* _Selected extract_
== == ==
Solving Systems Algebraically

Solving Systems Algebraically

Solving Systems Algebraically

Memory Lane: Solving a System Algebraically

To solve a system of equations algebraically, you can use the method of Substitution or Elimination.

Solving by Substitution

1. Label your equations as ① and ②.
2. Isolate a variable from one of the equations. Choose the easiest one.
3. Substitute the expression for this variable into the other equation. If you isolate from ①, substitute into ②, and vice versa. (Hint: You should now only have the variable, y.)
4. Solve for the remaining variable.
5. Substitute the known value of the variable you just solved into one of the equations to solve for the other variable.
6. Verify your solution and state it as an ordered pair (x, y).

Solving by Elimination

1. Label your equations as ① and ②.
2. Eliminate a variable by adding or subtracting the like terms of each equation together. (For this to happen, the variable you are eliminating must have the same coefficient. You will often eliminate y.)
== == ==
* _What to work on_
A - Decide whether each statement below agrees with the page on solving systems algebraically: (i) the page offers two methods, Substitution and Elimination; (ii) in Substitution, the page says to isolate a variable from the hardest equation; (iii) in Elimination, the variable being eliminated must have the same coefficient. Answer yes or no for each, quoting the words of the page that decide it.
B - Update the stretch of the page on solving systems algebraically from "Solving by Elimination" through "often eliminate y.)", replacing "coefficient" with "multiplier".
== == ==
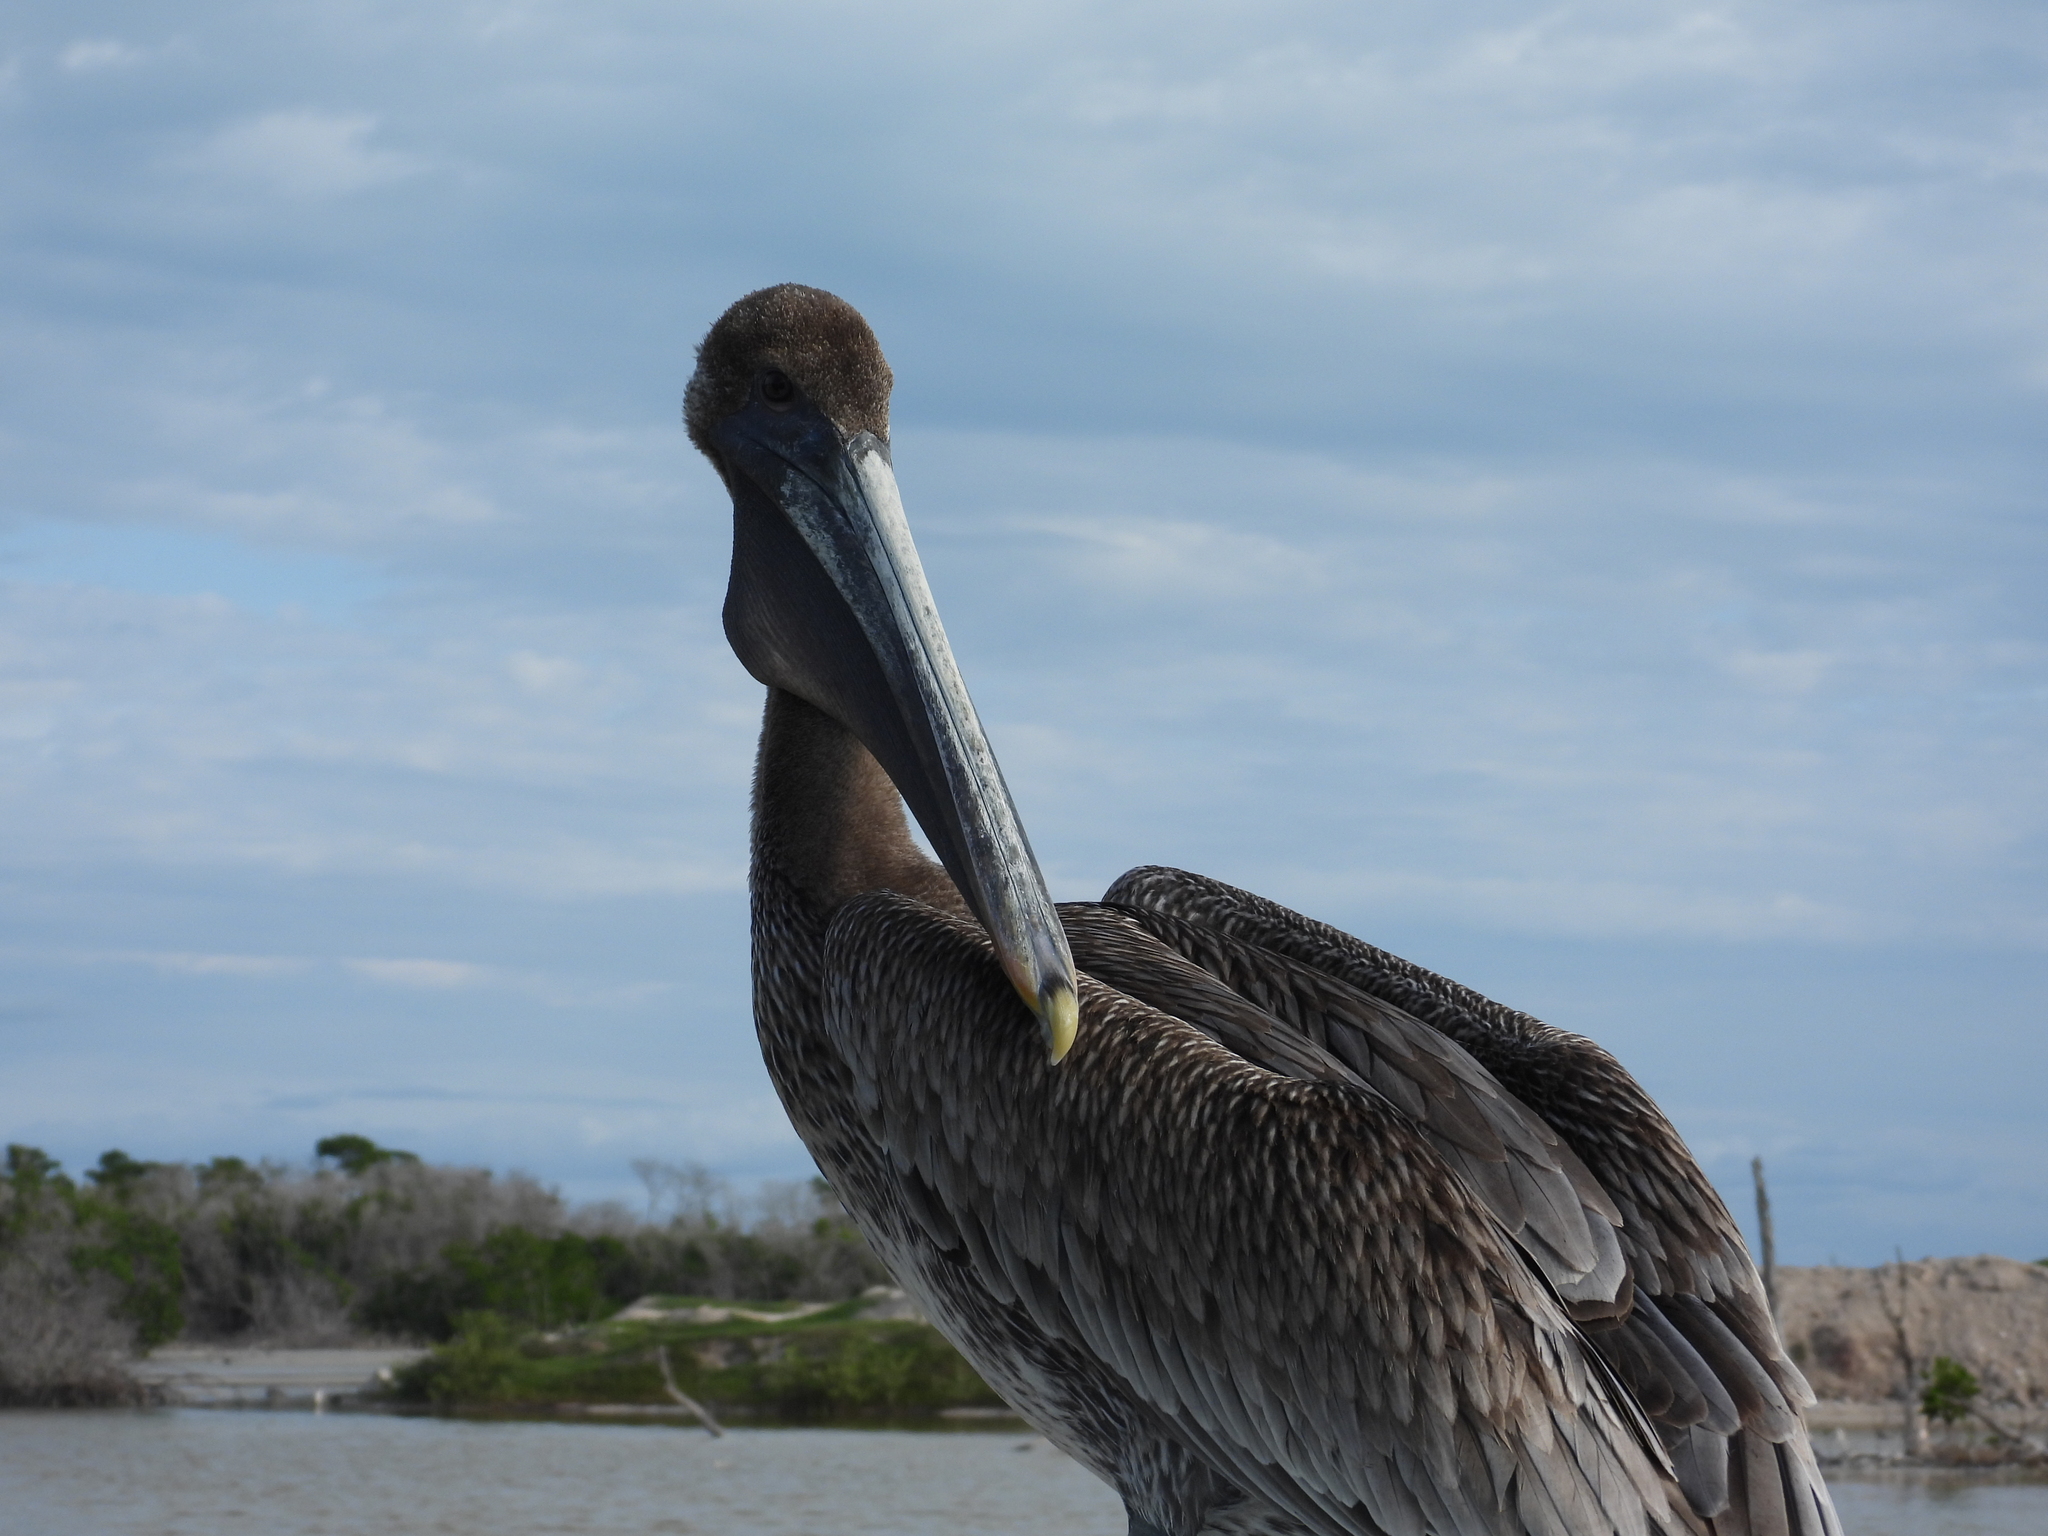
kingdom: Animalia
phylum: Chordata
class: Aves
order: Pelecaniformes
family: Pelecanidae
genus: Pelecanus
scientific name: Pelecanus occidentalis
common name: Brown pelican
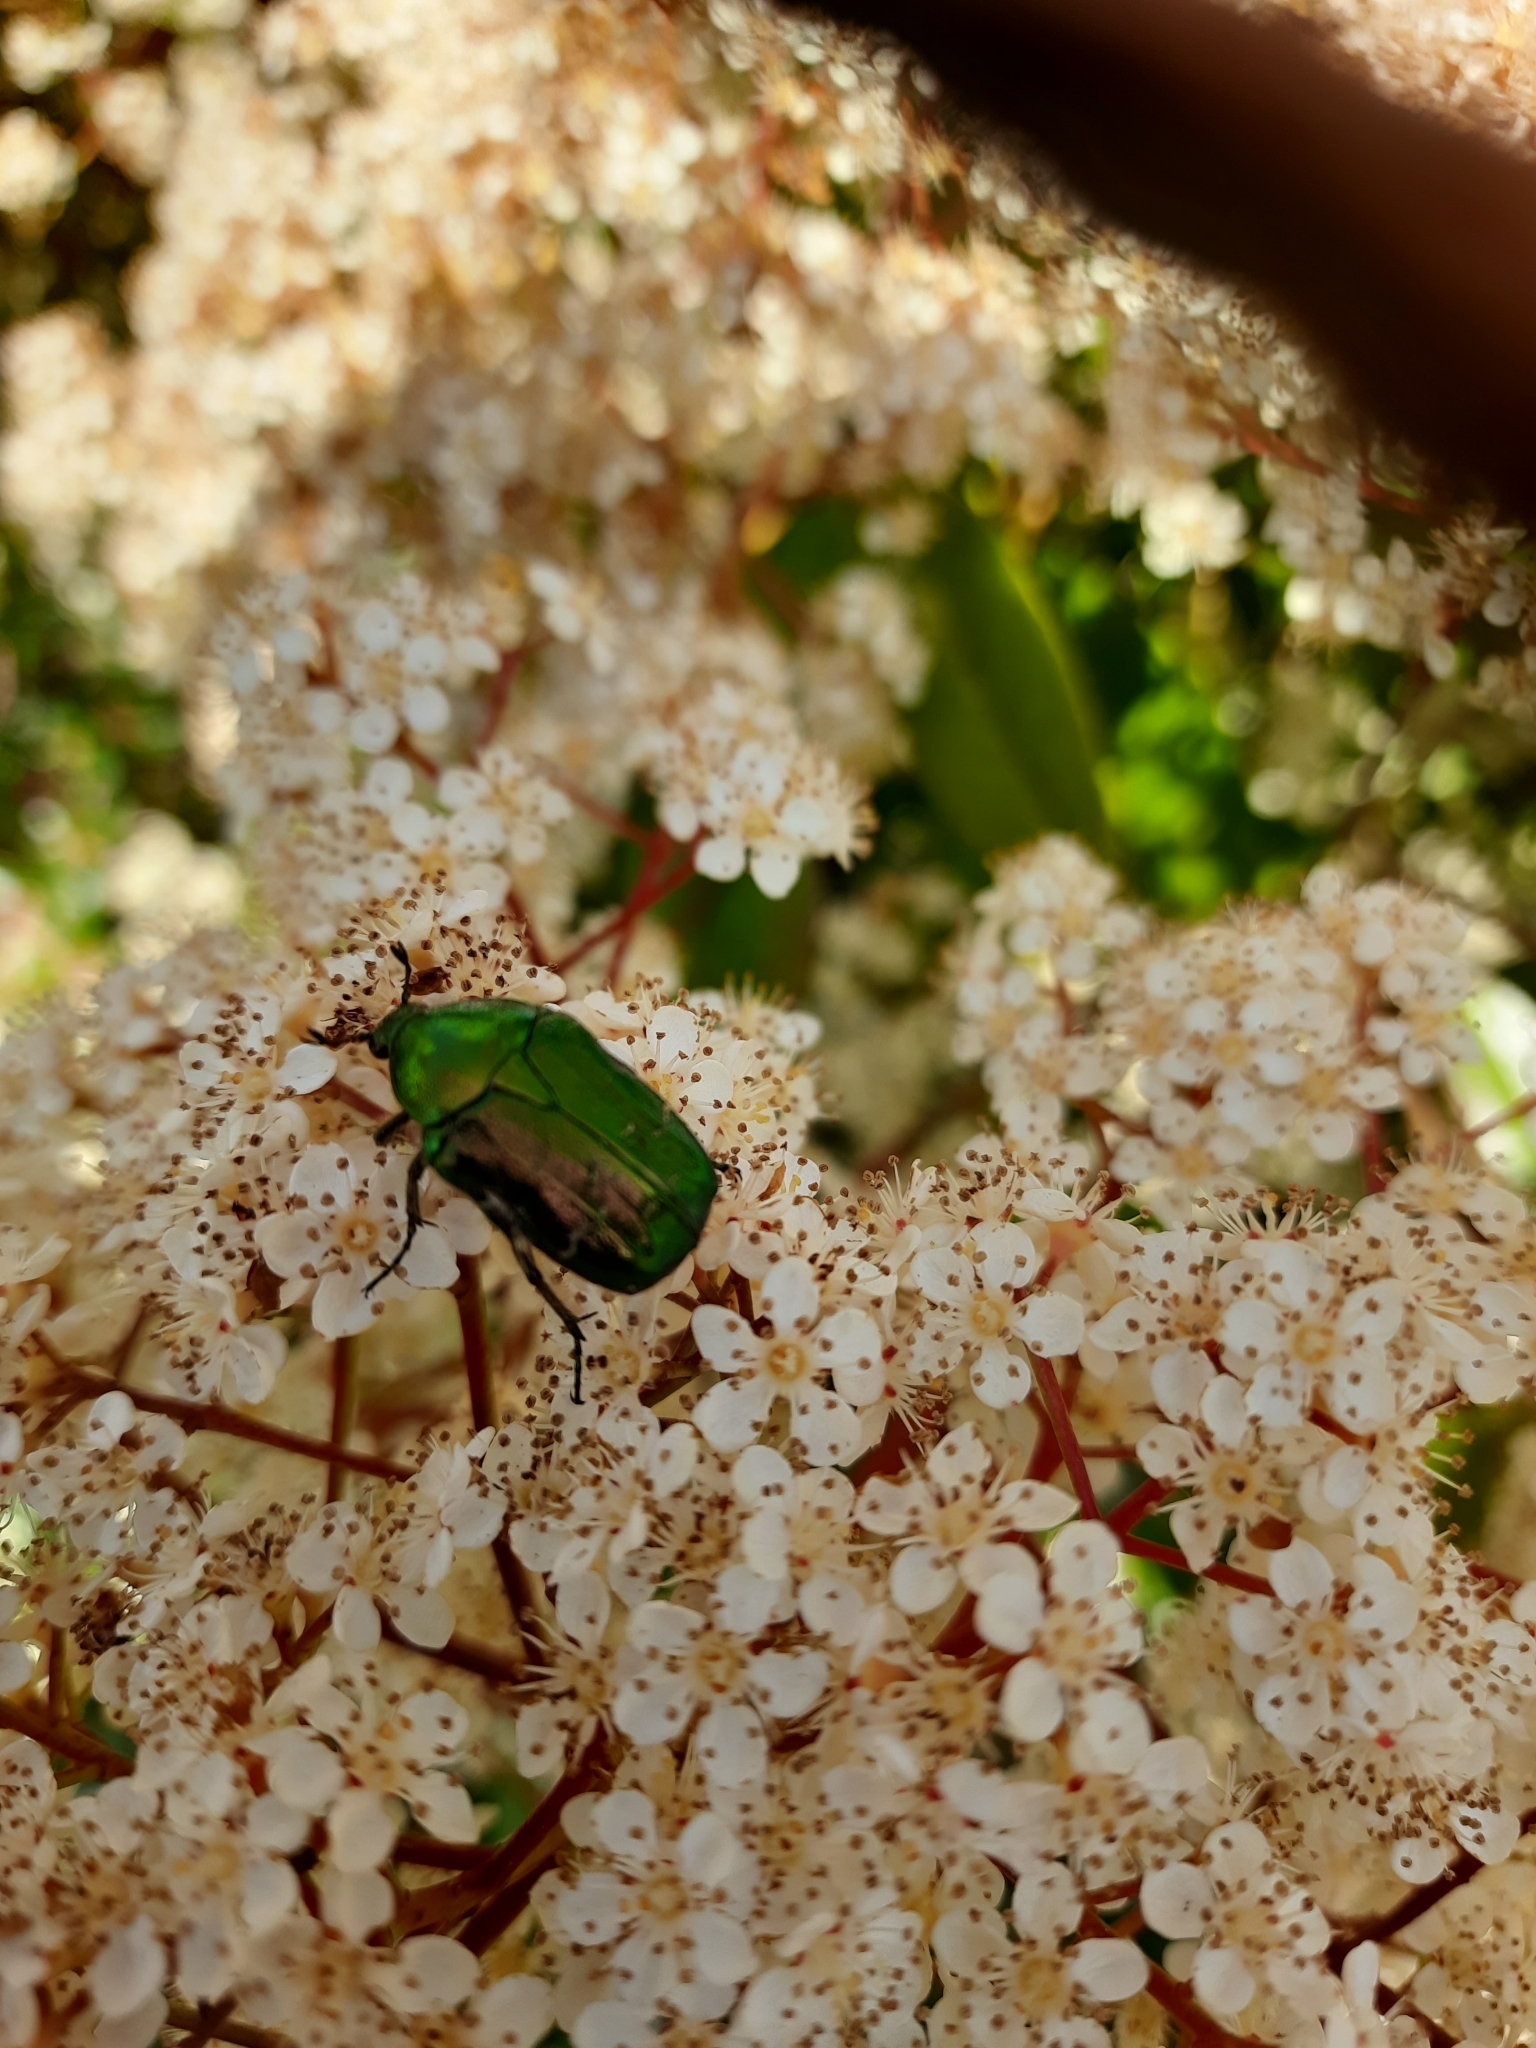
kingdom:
== == ==
* _Solved tasks_
A -
(i) Yes: "you can use the method of Substitution or Elimination."
(ii) No: "Choose the easiest one."
(iii) Yes: "the variable you are eliminating must have the same coefficient."

B -
Solving by Elimination

1. Label your equations as ① and ②.
2. Eliminate a variable by adding or subtracting the like terms of each equation together. (For this to happen, the variable you are eliminating must have the same multiplier. You will often eliminate y.)